__Text provided__:
Welcome to the five hundred and sixtieth in a series of examinations of comic book legends and whether they are true or false. Click here for an archive of the first five hundred (I actually haven't been able to update it in a while). This week, did Wolverine originally defeat Spider-Man in the Spider-Man vs. Wolverine series, before the story was edited by Marvel's higher-ups? Did some of Joe Madureira's last issue of Uncanny X-Men have to be re-drawn because the original pages were lost by FedEx? Finally, find out which Alpha Flight members almost lost their lives to a super-serial killer!

Let's begin!

NOTE: The column is on three pages, a page for each legend. There's a little "next" button on the top of the page and the bottom of the page to take you to the next page (and you can navigate between each page by just clicking on the little 1, 2 and 3 on the top and the bottom, as well).

COMIC LEGEND: Wolverine originally defeated Spider-Man in Spider-Man vs. Wolverine

STATUS: True

Spider-Man vs. Wolverine was a one-shot by Christopher Priest, M.D. Bright and Al Williamson. The concept of the book is that Peter Parker heads to Germany on an investigative mission with reporter Ned Leeds. Peter is all out of sorts in Germany, which gets even worse when Ned is murdered and Peter ends up getting caught up in a deadly game of cat and mouse between some bad guys and a terrorist that the bad guys are hunting down who also happens to be an old love of Wolverine. So Wolverine is involved in the story, as he is trying to get to the woman before the bad guys do. Spider-Man and Wolverine team-up, but ultimately they have a difference of opinions over how to handle things and they have a major fight...











As you see, they end in a bit of a stalemate, with Wolverine acknowledging that Spider-Man COULD defeat him, but he'd have to kill him and Spider-Man being, well, you know, not into that idea.

However, originally, the fight went a whole lot differently.

Priest later recalled the situation on Usenet:

The fight was re-drawn at the ninth hour because of the raving of Marvel staffers who were, themselves, divided over how that fight should have gone. As originally approved, written and drawn, Spidey got the webs kicked out of him by Wolverine, essentially on the strength of Spidey ignoring his own Spider-Sense (due to other fish-out-of-water circumstances in the story, a hesitation that was foreshadowed in the very first scene in Times Square). I really liked that story until we were ready to turn the book in and all the office in-fighting started.

__Task objective__: Summarize the comic book legends column in two sentences. Rely on the text alone and nothing outside it.

Data items
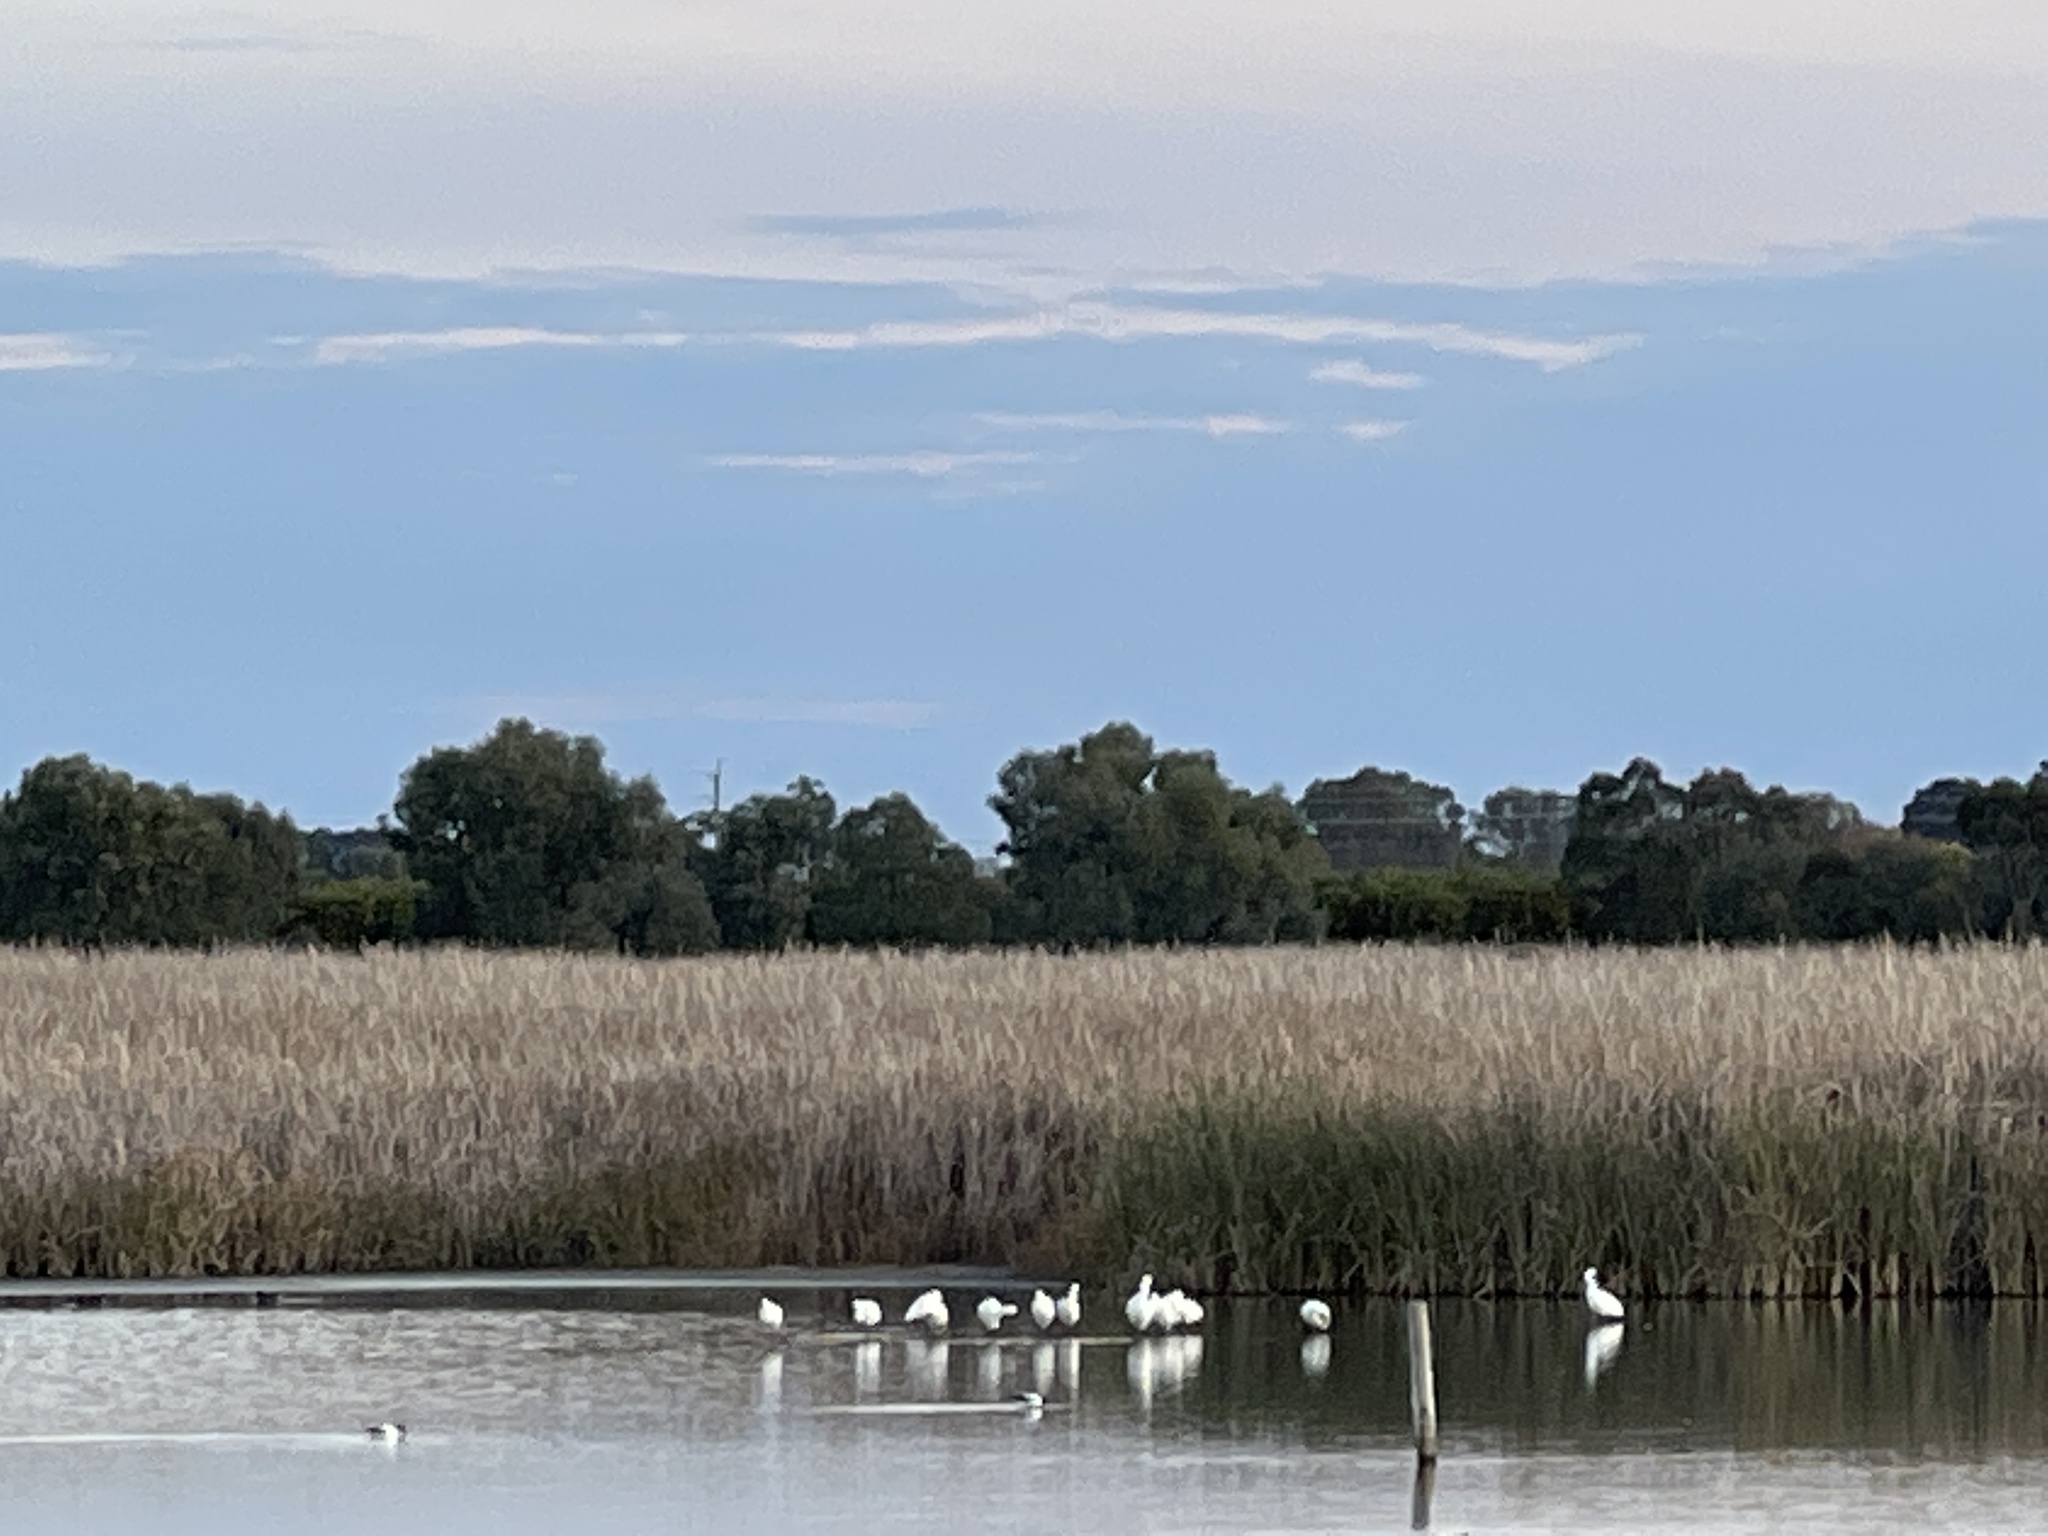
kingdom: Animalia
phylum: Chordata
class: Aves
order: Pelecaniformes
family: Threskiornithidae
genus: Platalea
...
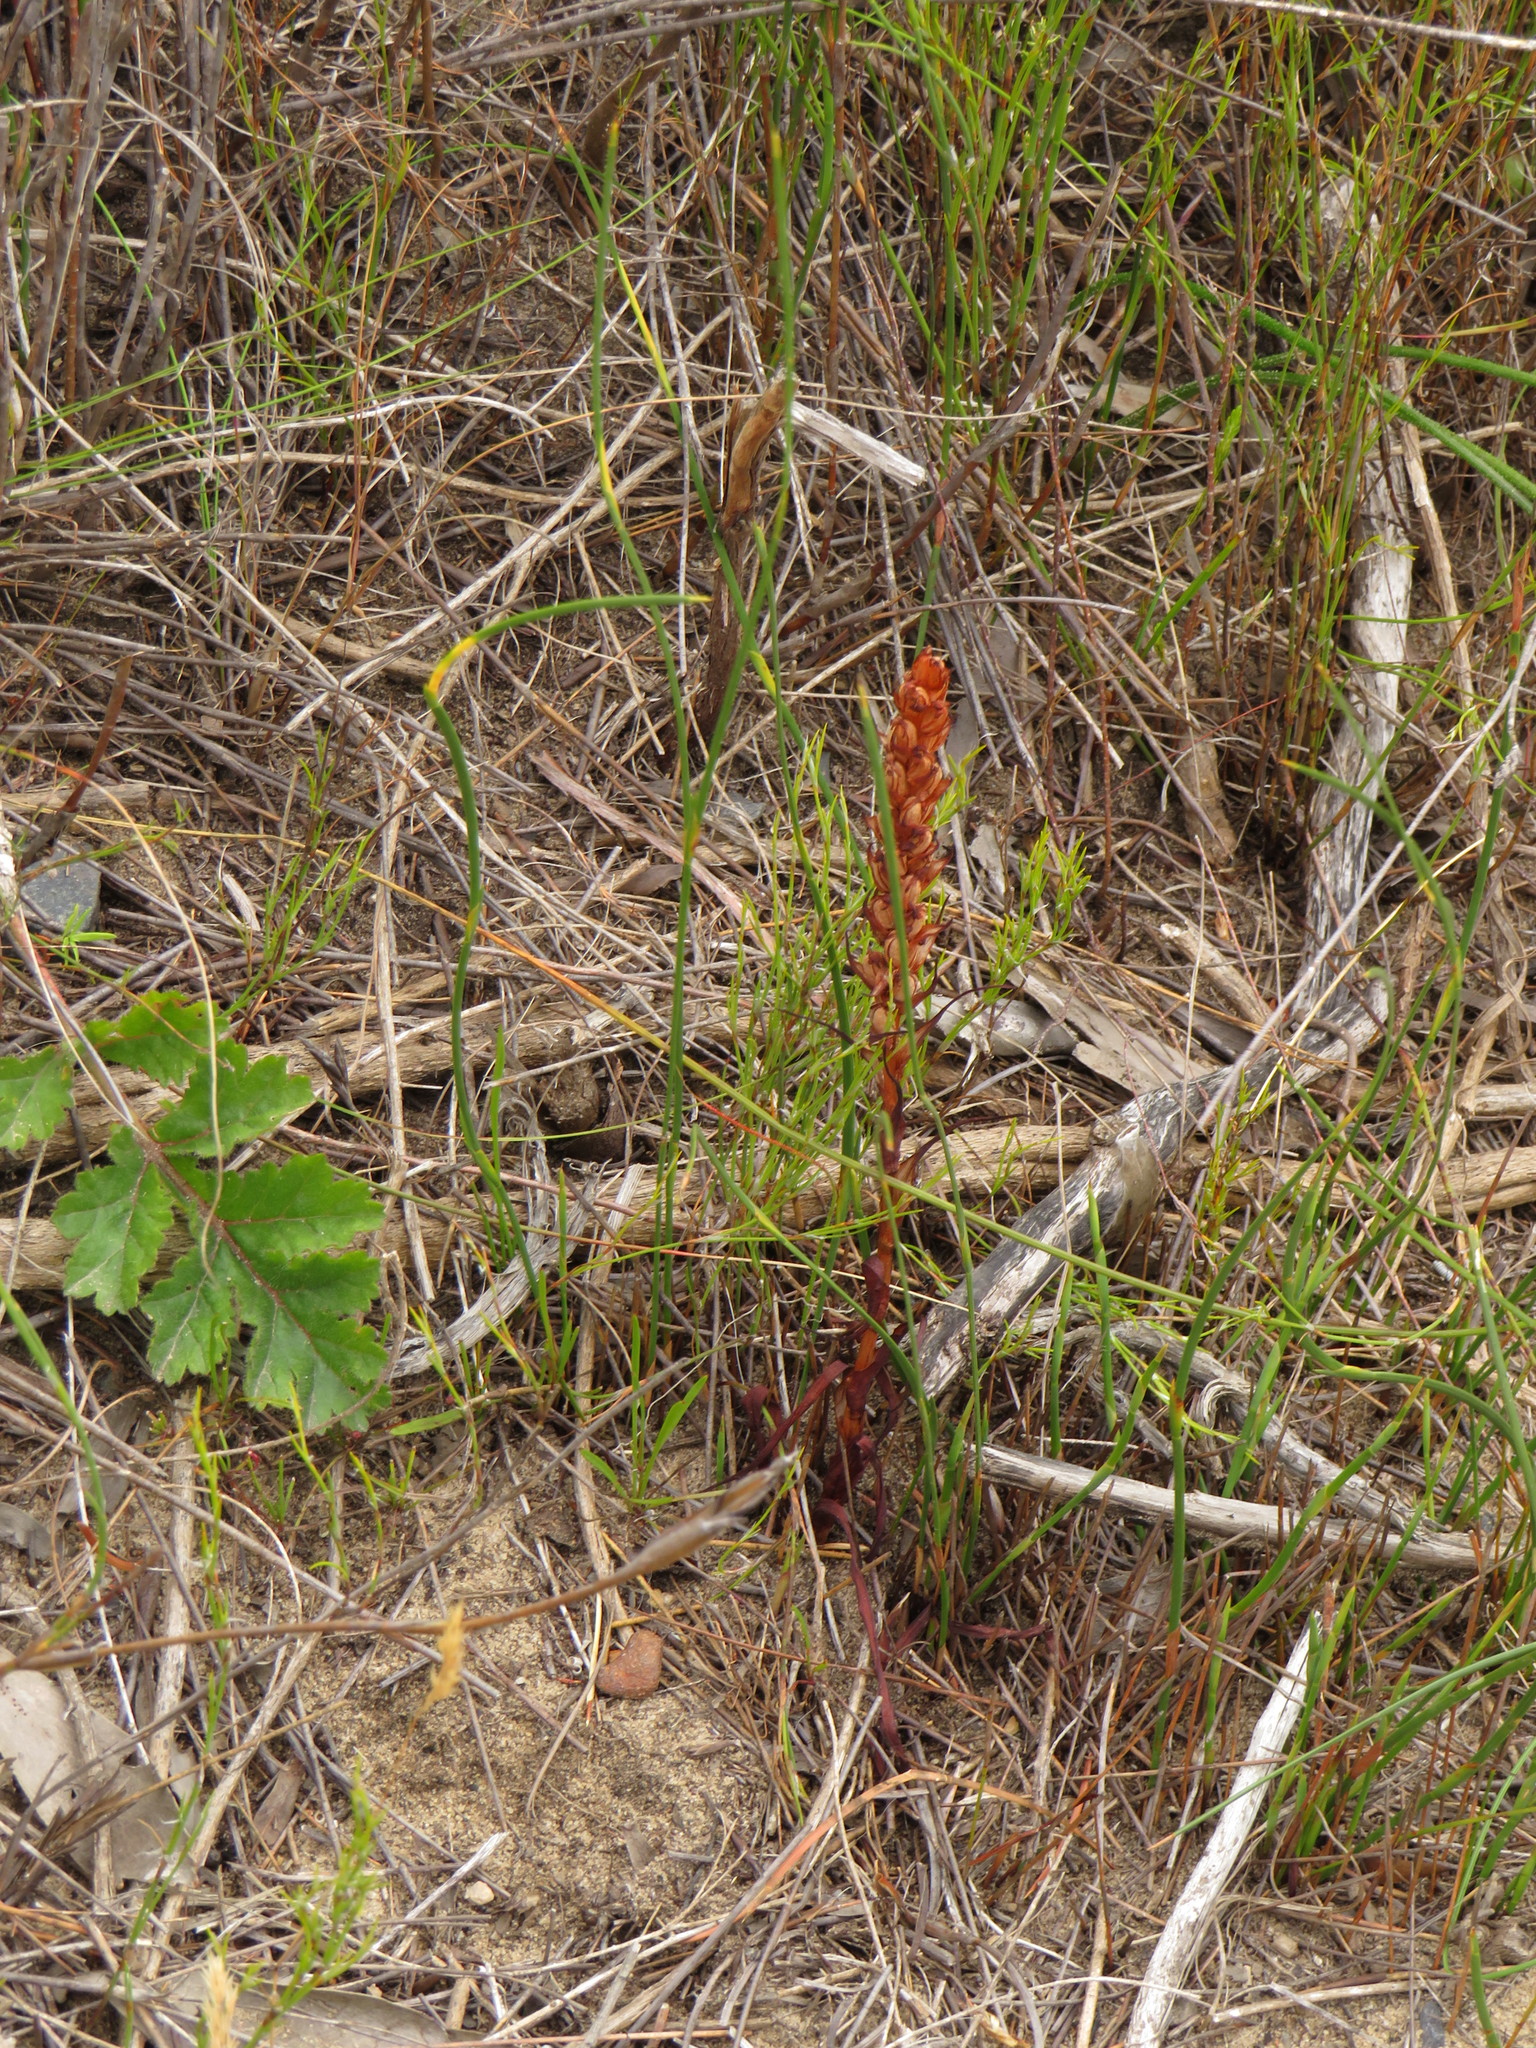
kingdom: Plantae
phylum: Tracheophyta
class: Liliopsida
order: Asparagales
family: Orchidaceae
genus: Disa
---
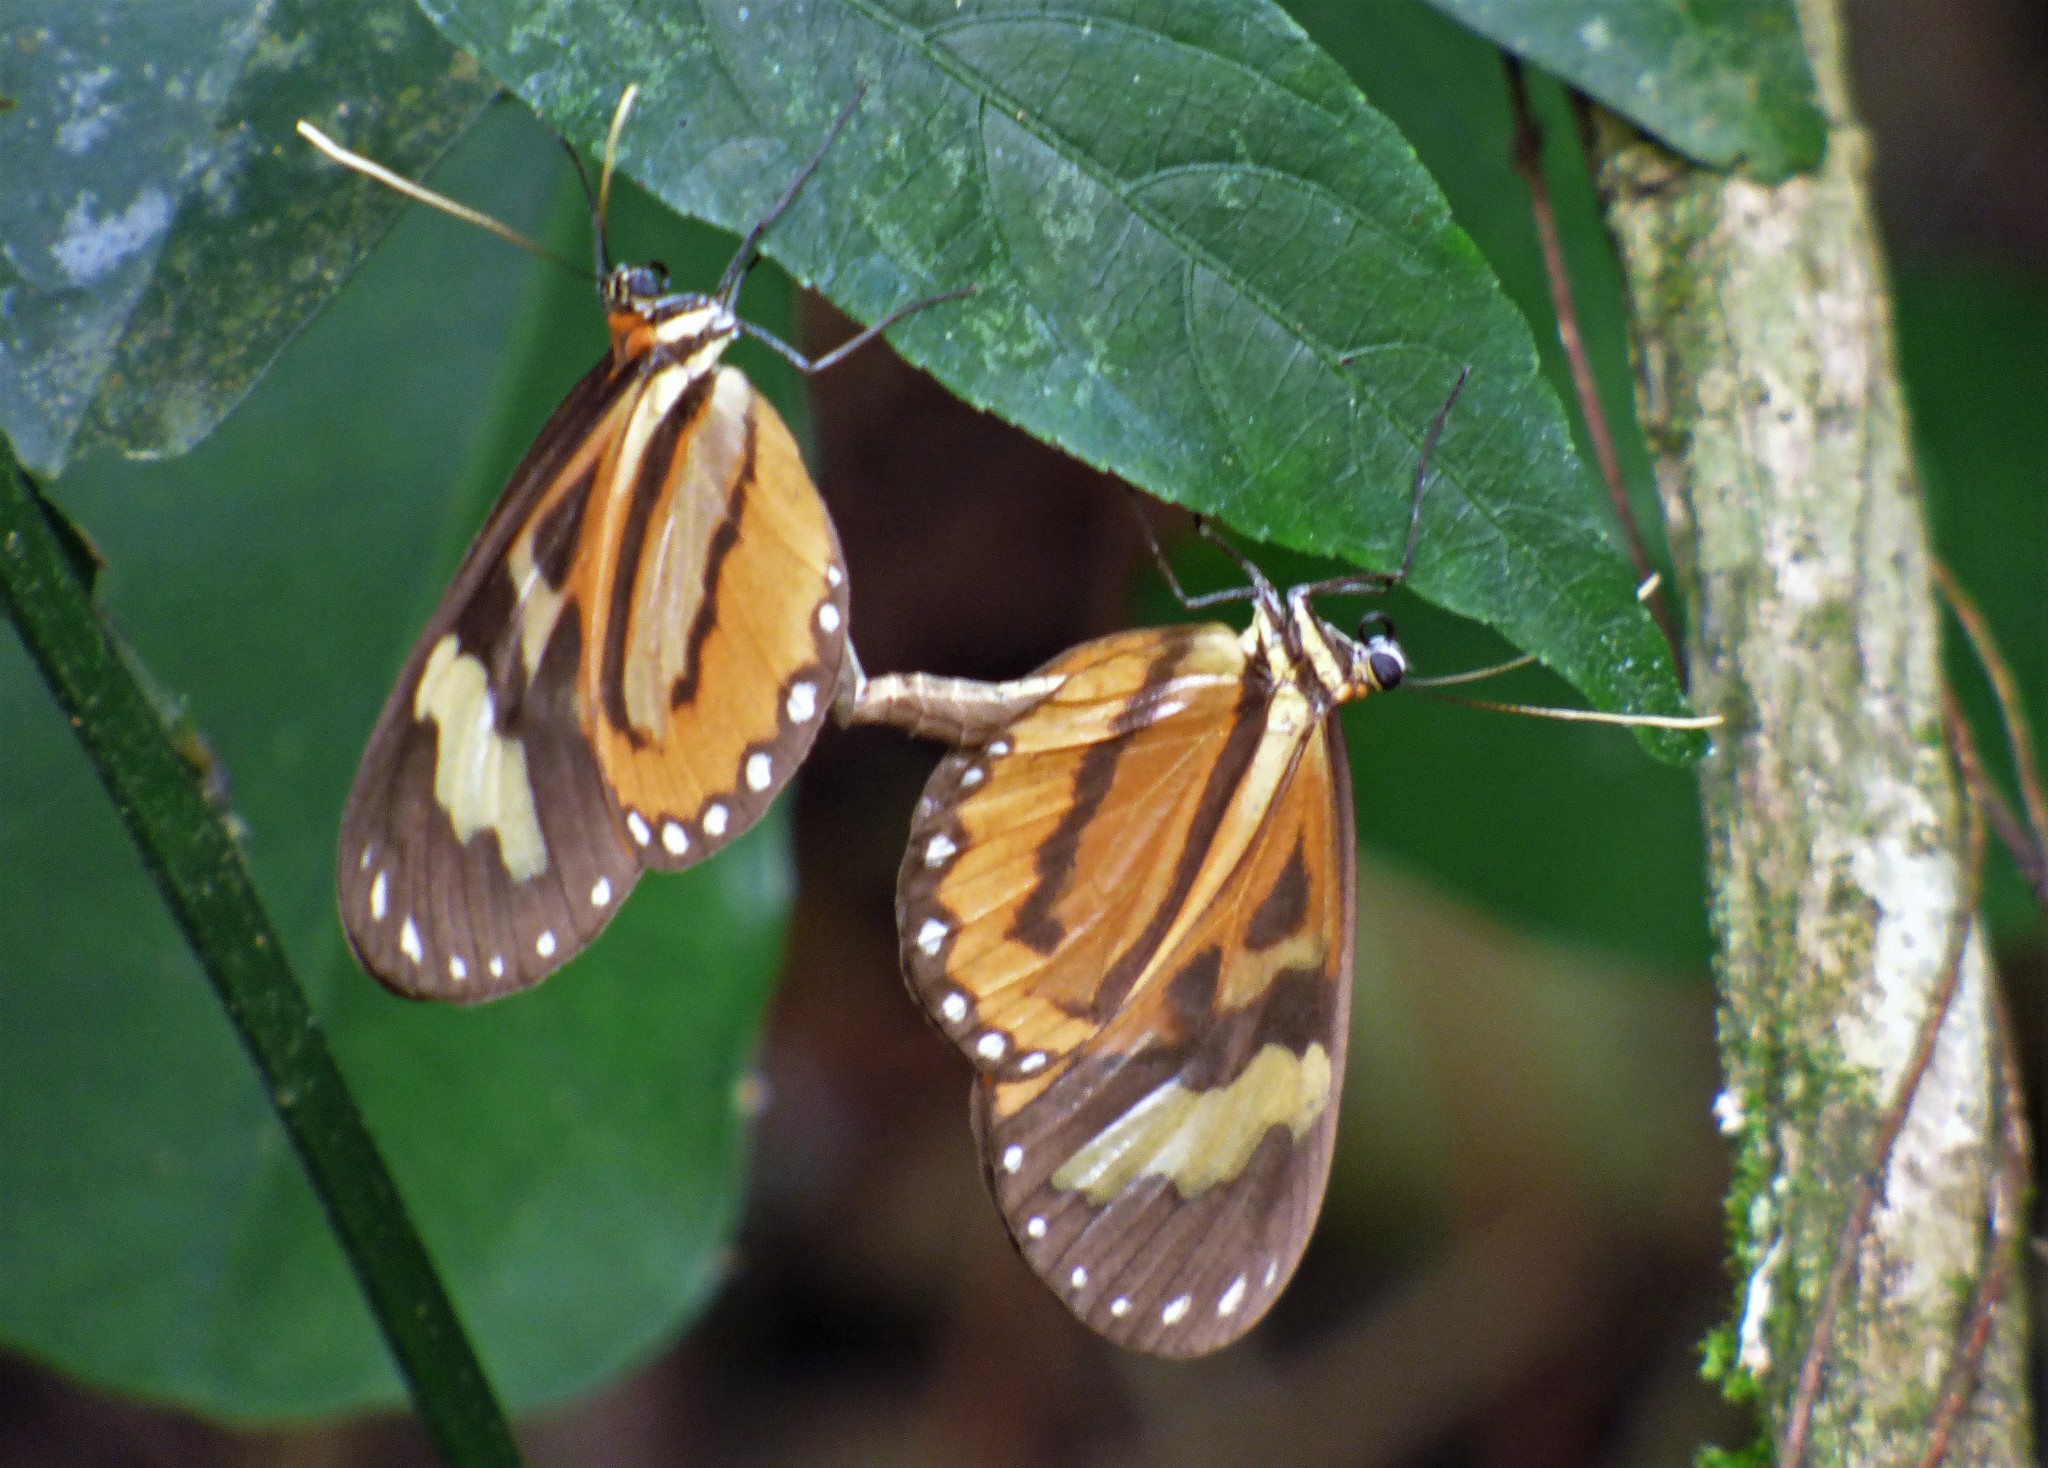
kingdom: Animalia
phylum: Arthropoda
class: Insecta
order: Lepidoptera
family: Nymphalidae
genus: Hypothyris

__Completed exercise__: The column looks at whether Wolverine originally defeated Spider-Man in the one-shot Spider-Man vs. Wolverine, and rates that legend as true. In the published book the fight ends in a stalemate, but Christopher Priest, one of the book's creators, recalled that in the version first approved, written and drawn, Wolverine beat Spider-Man, and that the fight was re-drawn late because Marvel staffers were divided over how it should go.